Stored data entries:
Content starts

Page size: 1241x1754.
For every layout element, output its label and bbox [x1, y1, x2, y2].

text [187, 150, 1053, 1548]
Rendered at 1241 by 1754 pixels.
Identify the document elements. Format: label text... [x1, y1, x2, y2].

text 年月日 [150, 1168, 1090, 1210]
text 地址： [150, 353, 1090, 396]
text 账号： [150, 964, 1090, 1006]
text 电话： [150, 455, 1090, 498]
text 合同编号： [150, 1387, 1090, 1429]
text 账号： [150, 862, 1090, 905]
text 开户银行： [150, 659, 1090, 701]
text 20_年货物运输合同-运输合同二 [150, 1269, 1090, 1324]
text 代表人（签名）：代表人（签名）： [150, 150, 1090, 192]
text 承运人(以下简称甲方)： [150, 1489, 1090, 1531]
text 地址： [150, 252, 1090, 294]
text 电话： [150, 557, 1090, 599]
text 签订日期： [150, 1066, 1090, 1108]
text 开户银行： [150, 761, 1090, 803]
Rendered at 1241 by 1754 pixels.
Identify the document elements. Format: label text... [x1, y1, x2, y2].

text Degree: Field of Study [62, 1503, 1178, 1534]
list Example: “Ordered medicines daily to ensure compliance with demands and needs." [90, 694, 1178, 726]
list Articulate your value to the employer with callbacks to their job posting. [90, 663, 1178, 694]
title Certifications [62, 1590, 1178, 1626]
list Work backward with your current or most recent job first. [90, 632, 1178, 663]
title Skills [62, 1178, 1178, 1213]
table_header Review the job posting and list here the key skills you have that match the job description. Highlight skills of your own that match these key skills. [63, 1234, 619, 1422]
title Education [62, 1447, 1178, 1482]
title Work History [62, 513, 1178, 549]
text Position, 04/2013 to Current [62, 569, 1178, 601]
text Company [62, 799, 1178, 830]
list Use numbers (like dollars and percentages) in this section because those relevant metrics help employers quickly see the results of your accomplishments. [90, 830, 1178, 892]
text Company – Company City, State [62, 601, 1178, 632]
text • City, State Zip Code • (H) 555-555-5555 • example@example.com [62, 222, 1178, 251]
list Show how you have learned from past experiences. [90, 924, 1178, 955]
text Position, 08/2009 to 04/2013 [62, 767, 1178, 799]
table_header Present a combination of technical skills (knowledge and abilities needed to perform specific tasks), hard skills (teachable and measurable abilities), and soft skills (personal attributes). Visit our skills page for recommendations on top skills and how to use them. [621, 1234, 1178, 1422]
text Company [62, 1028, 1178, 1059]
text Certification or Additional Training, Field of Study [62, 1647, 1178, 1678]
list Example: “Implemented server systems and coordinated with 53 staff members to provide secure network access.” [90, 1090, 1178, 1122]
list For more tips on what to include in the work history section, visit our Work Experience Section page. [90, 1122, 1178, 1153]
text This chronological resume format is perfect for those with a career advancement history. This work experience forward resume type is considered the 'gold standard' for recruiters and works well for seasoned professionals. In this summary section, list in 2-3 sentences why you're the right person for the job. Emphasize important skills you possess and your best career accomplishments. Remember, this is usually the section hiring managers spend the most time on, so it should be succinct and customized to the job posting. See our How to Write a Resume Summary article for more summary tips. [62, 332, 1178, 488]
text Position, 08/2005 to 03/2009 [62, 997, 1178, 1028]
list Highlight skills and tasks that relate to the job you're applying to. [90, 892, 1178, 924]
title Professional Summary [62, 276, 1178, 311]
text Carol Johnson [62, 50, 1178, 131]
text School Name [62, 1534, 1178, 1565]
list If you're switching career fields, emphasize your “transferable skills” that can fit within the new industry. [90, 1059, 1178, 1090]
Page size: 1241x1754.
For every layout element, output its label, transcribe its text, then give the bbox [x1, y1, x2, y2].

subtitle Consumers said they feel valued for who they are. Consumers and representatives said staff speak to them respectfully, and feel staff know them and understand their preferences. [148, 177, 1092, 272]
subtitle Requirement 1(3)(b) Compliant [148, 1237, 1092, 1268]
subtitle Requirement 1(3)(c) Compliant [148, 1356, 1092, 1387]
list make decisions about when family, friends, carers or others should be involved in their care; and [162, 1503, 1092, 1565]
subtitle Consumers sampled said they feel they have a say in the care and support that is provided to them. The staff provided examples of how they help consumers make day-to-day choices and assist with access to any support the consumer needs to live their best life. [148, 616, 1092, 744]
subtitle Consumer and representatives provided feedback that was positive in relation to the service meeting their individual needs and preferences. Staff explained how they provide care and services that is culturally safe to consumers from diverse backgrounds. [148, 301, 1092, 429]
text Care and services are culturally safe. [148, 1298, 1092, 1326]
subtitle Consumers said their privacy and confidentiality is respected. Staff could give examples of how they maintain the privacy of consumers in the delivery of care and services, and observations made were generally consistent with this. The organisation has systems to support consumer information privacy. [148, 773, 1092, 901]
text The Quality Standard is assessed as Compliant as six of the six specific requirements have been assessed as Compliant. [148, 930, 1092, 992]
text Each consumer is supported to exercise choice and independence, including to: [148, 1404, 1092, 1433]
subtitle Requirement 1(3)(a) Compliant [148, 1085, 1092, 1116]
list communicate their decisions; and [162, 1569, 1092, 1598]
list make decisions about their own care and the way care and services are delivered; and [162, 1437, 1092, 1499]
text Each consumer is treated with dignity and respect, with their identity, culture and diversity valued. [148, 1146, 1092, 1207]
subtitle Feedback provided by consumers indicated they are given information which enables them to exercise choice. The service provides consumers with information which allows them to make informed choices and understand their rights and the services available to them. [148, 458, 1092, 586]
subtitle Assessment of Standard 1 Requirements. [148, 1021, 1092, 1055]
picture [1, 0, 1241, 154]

Content ends

▶ **WRITTEN TASK**:
Take every line above where "valued" appears and copy it.

▶ **ANSWER SECTION**:
subtitle Consumers said they feel valued for who they are. Consumers and representatives said staff speak to them respectfully, and feel staff know them and understand their preferences. [148, 177, 1092, 272]
text Each consumer is treated with dignity and respect, with their identity, culture and diversity valued. [148, 1146, 1092, 1207]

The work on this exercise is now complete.